■ **What the task asks**
Starting at the line containing "left hip: (81, 1223, 1)" and ending at the line containing "left ankle: (243, 1333, 5)", both included, format the records below as a numbered list with any blank lines omitted.

** Given entries follows **

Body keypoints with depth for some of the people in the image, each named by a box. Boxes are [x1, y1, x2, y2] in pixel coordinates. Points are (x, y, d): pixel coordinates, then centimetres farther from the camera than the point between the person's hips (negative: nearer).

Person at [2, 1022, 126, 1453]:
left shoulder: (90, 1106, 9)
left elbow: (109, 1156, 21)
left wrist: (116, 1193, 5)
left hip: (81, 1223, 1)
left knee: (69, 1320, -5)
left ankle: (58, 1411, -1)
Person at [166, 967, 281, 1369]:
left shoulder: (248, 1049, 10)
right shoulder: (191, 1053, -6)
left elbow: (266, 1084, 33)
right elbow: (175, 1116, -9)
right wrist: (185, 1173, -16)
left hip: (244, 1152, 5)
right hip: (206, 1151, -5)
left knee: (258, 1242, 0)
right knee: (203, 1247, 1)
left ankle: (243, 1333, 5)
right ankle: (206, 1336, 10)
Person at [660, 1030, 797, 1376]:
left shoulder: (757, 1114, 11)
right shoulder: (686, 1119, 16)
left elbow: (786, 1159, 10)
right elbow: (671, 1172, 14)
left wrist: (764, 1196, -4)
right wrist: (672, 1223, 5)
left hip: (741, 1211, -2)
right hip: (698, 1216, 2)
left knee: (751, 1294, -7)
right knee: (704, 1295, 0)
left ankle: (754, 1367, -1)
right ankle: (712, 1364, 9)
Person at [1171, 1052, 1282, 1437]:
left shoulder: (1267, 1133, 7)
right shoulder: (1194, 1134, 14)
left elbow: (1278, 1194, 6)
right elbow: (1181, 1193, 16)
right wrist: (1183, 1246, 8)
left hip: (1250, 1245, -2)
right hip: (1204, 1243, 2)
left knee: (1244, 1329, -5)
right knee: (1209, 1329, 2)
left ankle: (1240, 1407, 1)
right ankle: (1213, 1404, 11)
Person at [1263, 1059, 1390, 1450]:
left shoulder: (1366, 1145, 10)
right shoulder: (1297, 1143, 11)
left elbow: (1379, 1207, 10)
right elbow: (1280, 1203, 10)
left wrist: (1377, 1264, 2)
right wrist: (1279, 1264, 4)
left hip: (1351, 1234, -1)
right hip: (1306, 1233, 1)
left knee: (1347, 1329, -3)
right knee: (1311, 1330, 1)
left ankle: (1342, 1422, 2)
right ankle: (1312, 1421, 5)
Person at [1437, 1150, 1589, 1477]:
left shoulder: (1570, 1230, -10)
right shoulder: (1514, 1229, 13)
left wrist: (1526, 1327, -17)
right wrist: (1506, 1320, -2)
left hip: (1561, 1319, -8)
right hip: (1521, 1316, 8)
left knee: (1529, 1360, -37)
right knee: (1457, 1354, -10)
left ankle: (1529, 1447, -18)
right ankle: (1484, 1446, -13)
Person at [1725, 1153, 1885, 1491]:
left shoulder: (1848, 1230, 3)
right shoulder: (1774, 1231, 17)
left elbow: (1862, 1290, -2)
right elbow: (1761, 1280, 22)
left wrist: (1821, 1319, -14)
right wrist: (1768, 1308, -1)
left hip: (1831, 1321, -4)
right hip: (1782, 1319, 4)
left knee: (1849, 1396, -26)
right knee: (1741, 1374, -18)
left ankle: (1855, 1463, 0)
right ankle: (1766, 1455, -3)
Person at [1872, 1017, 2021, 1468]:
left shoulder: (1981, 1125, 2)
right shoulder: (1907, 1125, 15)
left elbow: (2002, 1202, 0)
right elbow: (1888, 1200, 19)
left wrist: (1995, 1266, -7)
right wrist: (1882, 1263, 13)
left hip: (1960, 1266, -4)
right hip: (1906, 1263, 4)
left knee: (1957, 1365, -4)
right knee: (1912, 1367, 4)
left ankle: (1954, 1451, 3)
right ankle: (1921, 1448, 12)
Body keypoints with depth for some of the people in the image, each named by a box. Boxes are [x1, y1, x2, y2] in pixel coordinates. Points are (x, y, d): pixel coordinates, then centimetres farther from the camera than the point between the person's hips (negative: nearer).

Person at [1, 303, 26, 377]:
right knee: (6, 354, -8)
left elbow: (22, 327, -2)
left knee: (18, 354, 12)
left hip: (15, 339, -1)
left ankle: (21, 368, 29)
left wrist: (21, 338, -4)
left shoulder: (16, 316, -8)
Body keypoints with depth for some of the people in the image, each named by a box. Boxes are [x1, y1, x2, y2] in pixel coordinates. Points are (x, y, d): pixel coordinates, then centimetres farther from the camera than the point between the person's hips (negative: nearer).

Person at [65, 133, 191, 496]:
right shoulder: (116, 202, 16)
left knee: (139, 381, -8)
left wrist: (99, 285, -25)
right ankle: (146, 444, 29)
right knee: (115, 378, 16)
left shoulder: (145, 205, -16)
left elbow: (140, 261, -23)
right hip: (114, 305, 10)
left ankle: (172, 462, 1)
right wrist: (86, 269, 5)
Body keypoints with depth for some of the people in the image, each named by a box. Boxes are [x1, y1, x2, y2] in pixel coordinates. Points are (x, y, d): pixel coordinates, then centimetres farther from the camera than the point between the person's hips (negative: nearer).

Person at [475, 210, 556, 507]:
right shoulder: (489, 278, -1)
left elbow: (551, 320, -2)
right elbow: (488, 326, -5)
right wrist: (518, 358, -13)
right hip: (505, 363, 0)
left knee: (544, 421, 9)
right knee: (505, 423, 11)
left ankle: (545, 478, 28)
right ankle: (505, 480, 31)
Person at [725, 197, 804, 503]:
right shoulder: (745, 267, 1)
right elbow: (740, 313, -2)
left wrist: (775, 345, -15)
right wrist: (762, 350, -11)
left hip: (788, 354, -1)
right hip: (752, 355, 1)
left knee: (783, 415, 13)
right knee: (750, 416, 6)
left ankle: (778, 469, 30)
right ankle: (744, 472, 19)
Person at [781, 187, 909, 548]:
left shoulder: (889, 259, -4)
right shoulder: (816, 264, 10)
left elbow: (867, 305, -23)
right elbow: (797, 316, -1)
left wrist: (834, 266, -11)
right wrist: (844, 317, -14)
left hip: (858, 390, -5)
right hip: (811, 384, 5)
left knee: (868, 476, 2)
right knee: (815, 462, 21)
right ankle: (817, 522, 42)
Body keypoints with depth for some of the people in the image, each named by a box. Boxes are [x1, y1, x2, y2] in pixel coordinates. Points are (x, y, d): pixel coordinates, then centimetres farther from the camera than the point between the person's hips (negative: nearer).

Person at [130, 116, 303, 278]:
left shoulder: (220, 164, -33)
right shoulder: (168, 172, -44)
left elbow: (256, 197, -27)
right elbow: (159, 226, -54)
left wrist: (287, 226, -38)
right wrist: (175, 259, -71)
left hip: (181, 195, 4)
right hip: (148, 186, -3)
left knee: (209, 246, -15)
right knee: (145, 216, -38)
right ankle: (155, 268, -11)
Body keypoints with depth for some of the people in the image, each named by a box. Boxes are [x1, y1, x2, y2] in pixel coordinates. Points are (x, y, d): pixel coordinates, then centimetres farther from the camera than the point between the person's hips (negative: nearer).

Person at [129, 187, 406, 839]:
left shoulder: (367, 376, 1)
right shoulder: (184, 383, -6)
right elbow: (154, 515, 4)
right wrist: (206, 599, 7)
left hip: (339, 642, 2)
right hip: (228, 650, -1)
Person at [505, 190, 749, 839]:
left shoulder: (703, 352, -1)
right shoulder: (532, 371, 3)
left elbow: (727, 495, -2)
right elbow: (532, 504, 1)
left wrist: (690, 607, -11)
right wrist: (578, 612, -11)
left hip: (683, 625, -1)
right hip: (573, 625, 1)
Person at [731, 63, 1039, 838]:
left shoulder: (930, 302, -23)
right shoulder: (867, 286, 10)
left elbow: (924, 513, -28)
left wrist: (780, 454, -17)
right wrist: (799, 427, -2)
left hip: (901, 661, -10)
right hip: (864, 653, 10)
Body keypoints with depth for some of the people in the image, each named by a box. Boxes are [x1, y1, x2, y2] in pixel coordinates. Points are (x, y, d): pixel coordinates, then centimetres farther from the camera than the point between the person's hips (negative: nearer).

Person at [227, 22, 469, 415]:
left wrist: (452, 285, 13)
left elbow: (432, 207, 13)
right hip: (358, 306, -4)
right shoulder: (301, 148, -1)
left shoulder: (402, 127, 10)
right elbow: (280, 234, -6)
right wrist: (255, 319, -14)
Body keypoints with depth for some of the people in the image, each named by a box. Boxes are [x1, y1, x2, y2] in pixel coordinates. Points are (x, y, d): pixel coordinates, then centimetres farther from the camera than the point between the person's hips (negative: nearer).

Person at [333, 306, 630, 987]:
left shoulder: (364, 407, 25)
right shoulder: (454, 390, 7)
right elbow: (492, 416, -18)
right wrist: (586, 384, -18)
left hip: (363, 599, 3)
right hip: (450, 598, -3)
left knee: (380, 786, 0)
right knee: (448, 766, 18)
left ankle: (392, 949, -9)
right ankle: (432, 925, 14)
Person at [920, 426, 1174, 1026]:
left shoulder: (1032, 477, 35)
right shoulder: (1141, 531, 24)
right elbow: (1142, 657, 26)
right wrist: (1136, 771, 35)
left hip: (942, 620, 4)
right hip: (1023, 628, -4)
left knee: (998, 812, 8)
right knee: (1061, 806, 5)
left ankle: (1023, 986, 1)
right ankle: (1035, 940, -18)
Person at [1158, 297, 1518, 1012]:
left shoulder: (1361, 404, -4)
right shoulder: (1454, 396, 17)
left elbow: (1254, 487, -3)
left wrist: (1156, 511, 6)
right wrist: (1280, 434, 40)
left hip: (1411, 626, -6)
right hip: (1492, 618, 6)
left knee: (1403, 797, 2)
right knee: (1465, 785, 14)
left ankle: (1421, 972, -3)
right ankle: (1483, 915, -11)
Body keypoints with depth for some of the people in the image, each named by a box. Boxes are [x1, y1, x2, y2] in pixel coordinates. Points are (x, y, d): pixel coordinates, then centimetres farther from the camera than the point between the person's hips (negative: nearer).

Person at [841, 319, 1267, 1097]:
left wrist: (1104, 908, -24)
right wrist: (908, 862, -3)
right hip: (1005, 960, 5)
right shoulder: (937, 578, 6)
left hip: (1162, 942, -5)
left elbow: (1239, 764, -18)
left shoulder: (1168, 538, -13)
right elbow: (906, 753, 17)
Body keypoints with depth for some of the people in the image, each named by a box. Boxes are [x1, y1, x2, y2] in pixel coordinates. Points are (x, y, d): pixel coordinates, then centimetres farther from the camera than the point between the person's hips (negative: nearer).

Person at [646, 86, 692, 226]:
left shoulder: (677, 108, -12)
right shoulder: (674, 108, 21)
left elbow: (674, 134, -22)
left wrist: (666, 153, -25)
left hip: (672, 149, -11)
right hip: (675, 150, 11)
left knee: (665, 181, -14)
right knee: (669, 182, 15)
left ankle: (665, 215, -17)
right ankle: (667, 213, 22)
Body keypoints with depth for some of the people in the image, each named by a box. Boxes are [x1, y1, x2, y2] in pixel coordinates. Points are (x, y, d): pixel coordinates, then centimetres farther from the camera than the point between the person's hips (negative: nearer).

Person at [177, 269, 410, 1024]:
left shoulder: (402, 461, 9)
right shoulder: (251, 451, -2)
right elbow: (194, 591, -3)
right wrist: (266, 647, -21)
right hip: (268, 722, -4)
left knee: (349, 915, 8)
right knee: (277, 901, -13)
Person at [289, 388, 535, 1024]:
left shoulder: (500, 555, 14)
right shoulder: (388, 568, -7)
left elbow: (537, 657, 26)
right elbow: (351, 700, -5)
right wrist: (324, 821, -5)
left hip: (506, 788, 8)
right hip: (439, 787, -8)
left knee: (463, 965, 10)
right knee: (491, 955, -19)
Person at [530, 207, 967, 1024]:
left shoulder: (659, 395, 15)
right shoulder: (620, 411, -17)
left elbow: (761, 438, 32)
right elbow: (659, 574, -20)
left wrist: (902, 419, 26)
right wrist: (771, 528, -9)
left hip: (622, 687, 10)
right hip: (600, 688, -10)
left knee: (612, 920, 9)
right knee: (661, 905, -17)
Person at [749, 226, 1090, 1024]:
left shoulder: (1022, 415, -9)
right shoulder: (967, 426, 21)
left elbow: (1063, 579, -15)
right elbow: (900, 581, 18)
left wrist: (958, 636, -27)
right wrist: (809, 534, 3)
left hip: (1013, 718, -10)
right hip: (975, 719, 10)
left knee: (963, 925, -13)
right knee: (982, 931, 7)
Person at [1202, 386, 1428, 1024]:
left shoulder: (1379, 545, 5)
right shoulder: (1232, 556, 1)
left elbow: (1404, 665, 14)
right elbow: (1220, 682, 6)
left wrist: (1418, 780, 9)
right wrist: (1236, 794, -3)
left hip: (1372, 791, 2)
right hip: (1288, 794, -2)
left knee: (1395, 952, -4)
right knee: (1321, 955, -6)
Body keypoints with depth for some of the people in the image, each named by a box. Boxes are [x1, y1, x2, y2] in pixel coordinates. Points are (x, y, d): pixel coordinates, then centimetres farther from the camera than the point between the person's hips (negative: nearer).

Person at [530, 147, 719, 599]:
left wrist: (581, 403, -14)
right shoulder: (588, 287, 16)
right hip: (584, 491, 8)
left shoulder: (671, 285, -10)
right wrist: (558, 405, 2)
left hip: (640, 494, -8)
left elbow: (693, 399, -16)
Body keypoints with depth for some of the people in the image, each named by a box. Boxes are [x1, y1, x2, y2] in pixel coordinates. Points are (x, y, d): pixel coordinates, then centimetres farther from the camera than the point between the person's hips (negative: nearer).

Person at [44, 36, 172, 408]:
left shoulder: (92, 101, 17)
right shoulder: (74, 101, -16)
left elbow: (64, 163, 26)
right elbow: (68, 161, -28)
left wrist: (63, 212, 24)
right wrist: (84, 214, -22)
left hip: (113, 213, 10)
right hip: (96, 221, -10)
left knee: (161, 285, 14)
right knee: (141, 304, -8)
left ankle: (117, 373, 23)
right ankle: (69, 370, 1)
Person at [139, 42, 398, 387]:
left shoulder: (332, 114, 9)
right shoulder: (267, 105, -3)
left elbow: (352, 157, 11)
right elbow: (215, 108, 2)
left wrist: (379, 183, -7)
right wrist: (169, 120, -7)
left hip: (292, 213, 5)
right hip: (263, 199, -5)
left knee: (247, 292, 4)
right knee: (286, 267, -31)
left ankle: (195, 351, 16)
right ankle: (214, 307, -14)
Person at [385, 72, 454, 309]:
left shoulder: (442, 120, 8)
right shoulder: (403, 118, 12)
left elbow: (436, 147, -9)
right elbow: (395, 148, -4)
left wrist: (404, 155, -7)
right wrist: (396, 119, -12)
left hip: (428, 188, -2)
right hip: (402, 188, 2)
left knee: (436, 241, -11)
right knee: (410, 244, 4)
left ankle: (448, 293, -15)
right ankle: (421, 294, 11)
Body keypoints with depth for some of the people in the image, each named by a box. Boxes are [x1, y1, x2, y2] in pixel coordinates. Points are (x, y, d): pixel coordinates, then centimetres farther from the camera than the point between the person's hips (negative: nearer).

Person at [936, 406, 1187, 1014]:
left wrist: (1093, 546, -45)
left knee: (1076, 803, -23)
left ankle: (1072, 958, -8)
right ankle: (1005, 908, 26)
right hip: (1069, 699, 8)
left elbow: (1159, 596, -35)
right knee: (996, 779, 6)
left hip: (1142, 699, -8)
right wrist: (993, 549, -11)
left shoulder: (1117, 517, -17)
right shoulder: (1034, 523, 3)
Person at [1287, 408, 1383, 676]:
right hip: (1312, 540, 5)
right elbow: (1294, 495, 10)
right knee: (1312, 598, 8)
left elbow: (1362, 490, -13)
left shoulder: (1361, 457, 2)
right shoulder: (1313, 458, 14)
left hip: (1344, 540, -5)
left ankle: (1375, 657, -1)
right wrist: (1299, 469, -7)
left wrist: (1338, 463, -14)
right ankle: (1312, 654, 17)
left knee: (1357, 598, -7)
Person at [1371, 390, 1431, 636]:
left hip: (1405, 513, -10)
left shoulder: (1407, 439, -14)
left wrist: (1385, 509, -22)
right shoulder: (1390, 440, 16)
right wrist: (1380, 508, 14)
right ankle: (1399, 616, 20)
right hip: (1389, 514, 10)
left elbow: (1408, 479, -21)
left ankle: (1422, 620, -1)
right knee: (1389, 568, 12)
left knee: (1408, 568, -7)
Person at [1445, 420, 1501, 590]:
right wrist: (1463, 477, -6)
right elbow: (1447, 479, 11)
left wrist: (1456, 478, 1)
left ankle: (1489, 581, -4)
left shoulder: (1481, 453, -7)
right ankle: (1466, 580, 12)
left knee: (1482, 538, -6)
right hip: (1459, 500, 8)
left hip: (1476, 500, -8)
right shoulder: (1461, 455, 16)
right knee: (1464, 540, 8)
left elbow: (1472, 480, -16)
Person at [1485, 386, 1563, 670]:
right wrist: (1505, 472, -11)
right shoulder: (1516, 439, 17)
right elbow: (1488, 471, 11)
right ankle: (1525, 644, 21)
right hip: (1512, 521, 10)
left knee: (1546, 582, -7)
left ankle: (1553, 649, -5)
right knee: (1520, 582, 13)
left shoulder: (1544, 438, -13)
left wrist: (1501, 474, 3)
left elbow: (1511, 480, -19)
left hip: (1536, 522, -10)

** End of Given entries **

■ **Output below**
1. left hip: (81, 1223, 1)
2. left knee: (69, 1320, -5)
3. left ankle: (58, 1411, -1)
4. Person at [166, 967, 281, 1369]:
5. left shoulder: (248, 1049, 10)
6. right shoulder: (191, 1053, -6)
7. left elbow: (266, 1084, 33)
8. right elbow: (175, 1116, -9)
9. right wrist: (185, 1173, -16)
10. left hip: (244, 1152, 5)
11. right hip: (206, 1151, -5)
12. left knee: (258, 1242, 0)
13. right knee: (203, 1247, 1)
14. left ankle: (243, 1333, 5)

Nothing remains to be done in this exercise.